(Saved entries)

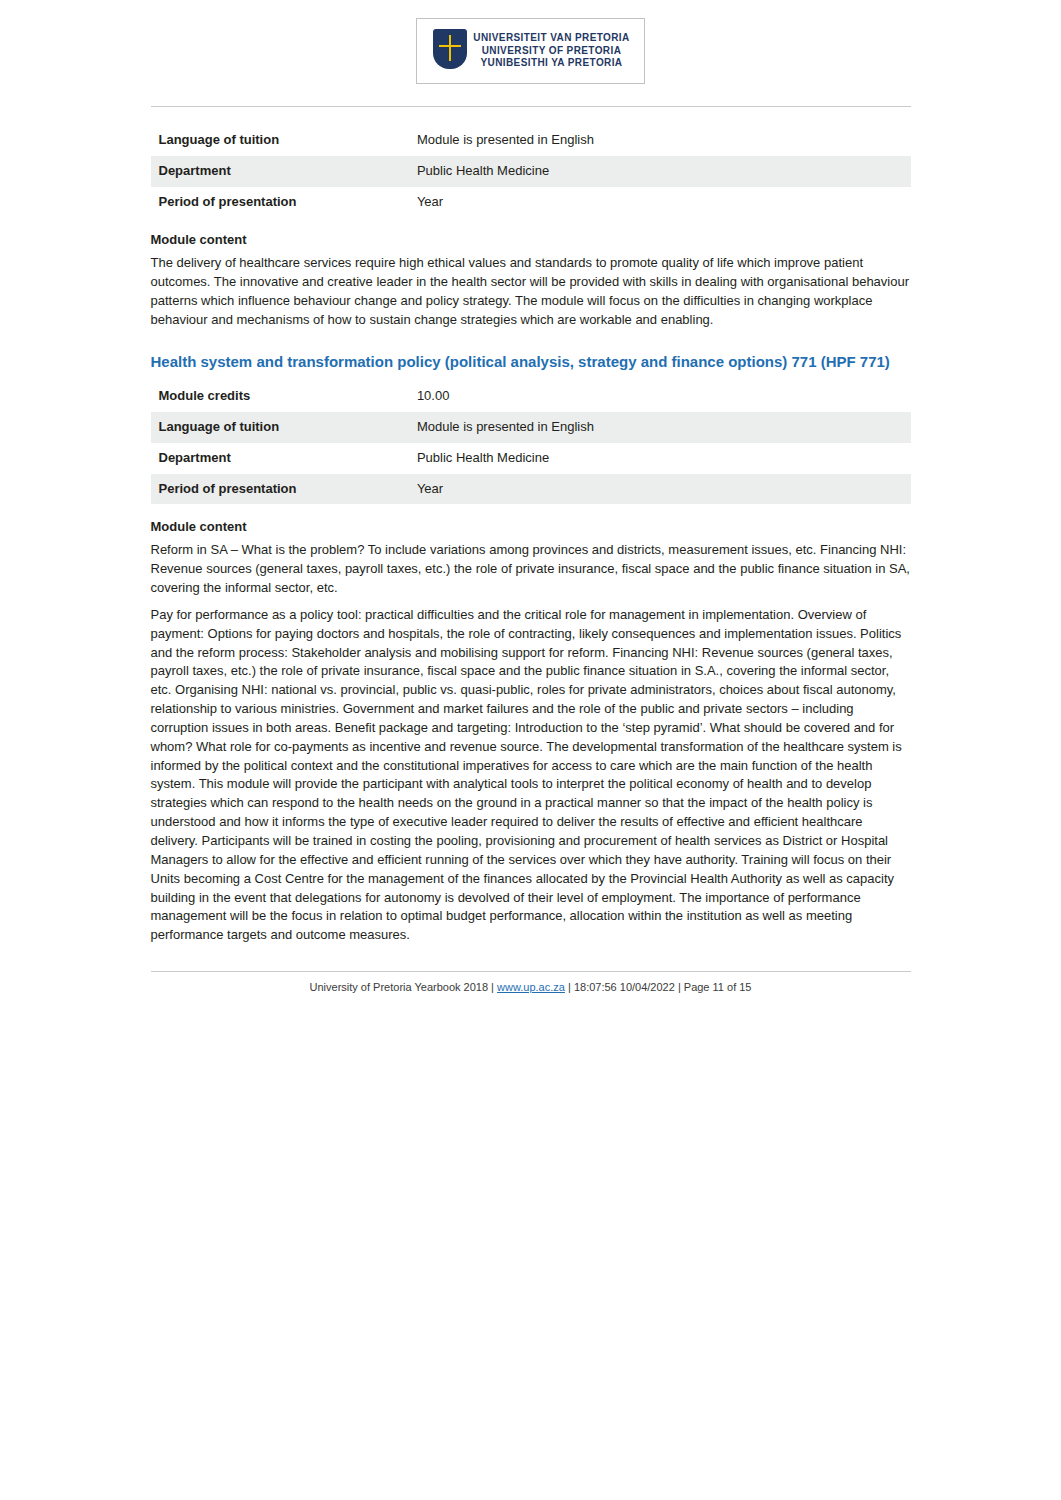| | Universiteit van Pretoria University of Pretoria Yunibesithi ya Pretoria |
| Language of tuition | Module is presented in English |
| Department | Public Health Medicine |
| Period of presentation | Year |
Module content
The delivery of healthcare services require high ethical values and standards to promote quality of life which improve patient outcomes. The innovative and creative leader in the health sector will be provided with skills in dealing with organisational behaviour patterns which influence behaviour change and policy strategy. The module will focus on the difficulties in changing workplace behaviour and mechanisms of how to sustain change strategies which are workable and enabling.
Health system and transformation policy (political analysis, strategy and finance options) 771 (HPF 771)
| Module credits | 10.00 |
| Language of tuition | Module is presented in English |
| Department | Public Health Medicine |
| Period of presentation | Year |
Module content
Reform in SA – What is the problem? To include variations among provinces and districts, measurement issues, etc. Financing NHI: Revenue sources (general taxes, payroll taxes, etc.) the role of private insurance, fiscal space and the public finance situation in SA, covering the informal sector, etc.
Pay for performance as a policy tool: practical difficulties and the critical role for management in implementation. Overview of payment: Options for paying doctors and hospitals, the role of contracting, likely consequences and implementation issues. Politics and the reform process: Stakeholder analysis and mobilising support for reform. Financing NHI: Revenue sources (general taxes, payroll taxes, etc.) the role of private insurance, fiscal space and the public finance situation in S.A., covering the informal sector, etc. Organising NHI: national vs. provincial, public vs. quasi-public, roles for private administrators, choices about fiscal autonomy, relationship to various ministries. Government and market failures and the role of the public and private sectors – including corruption issues in both areas. Benefit package and targeting: Introduction to the ‘step pyramid’. What should be covered and for whom? What role for co-payments as incentive and revenue source. The developmental transformation of the healthcare system is informed by the political context and the constitutional imperatives for access to care which are the main function of the health system. This module will provide the participant with analytical tools to interpret the political economy of health and to develop strategies which can respond to the health needs on the ground in a practical manner so that the impact of the health policy is understood and how it informs the type of executive leader required to deliver the results of effective and efficient healthcare delivery. Participants will be trained in costing the pooling, provisioning and procurement of health services as District or Hospital Managers to allow for the effective and efficient running of the services over which they have authority. Training will focus on their Units becoming a Cost Centre for the management of the finances allocated by the Provincial Health Authority as well as capacity building in the event that delegations for autonomy is devolved of their level of employment. The importance of performance management will be the focus in relation to optimal budget performance, allocation within the institution as well as meeting performance targets and outcome measures.
University of Pretoria Yearbook 2018 | www.up.ac.za | 18:07:56 10/04/2022 | Page 11 of 15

◆ Assignment ◆
Output all the entries exactly, minus any pictures.

◆ Final answer ◆
| | Universiteit van Pretoria University of Pretoria Yunibesithi ya Pretoria |
| Language of tuition | Module is presented in English |
| Department | Public Health Medicine |
| Period of presentation | Year |
Module content
The delivery of healthcare services require high ethical values and standards to promote quality of life which improve patient outcomes. The innovative and creative leader in the health sector will be provided with skills in dealing with organisational behaviour patterns which influence behaviour change and policy strategy. The module will focus on the difficulties in changing workplace behaviour and mechanisms of how to sustain change strategies which are workable and enabling.
Health system and transformation policy (political analysis, strategy and finance options) 771 (HPF 771)
| Module credits | 10.00 |
| Language of tuition | Module is presented in English |
| Department | Public Health Medicine |
| Period of presentation | Year |
Module content
Reform in SA – What is the problem? To include variations among provinces and districts, measurement issues, etc. Financing NHI: Revenue sources (general taxes, payroll taxes, etc.) the role of private insurance, fiscal space and the public finance situation in SA, covering the informal sector, etc.
Pay for performance as a policy tool: practical difficulties and the critical role for management in implementation. Overview of payment: Options for paying doctors and hospitals, the role of contracting, likely consequences and implementation issues. Politics and the reform process: Stakeholder analysis and mobilising support for reform. Financing NHI: Revenue sources (general taxes, payroll taxes, etc.) the role of private insurance, fiscal space and the public finance situation in S.A., covering the informal sector, etc. Organising NHI: national vs. provincial, public vs. quasi-public, roles for private administrators, choices about fiscal autonomy, relationship to various ministries. Government and market failures and the role of the public and private sectors – including corruption issues in both areas. Benefit package and targeting: Introduction to the ‘step pyramid’. What should be covered and for whom? What role for co-payments as incentive and revenue source. The developmental transformation of the healthcare system is informed by the political context and the constitutional imperatives for access to care which are the main function of the health system. This module will provide the participant with analytical tools to interpret the political economy of health and to develop strategies which can respond to the health needs on the ground in a practical manner so that the impact of the health policy is understood and how it informs the type of executive leader required to deliver the results of effective and efficient healthcare delivery. Participants will be trained in costing the pooling, provisioning and procurement of health services as District or Hospital Managers to allow for the effective and efficient running of the services over which they have authority. Training will focus on their Units becoming a Cost Centre for the management of the finances allocated by the Provincial Health Authority as well as capacity building in the event that delegations for autonomy is devolved of their level of employment. The importance of performance management will be the focus in relation to optimal budget performance, allocation within the institution as well as meeting performance targets and outcome measures.
University of Pretoria Yearbook 2018 | www.up.ac.za | 18:07:56 10/04/2022 | Page 11 of 15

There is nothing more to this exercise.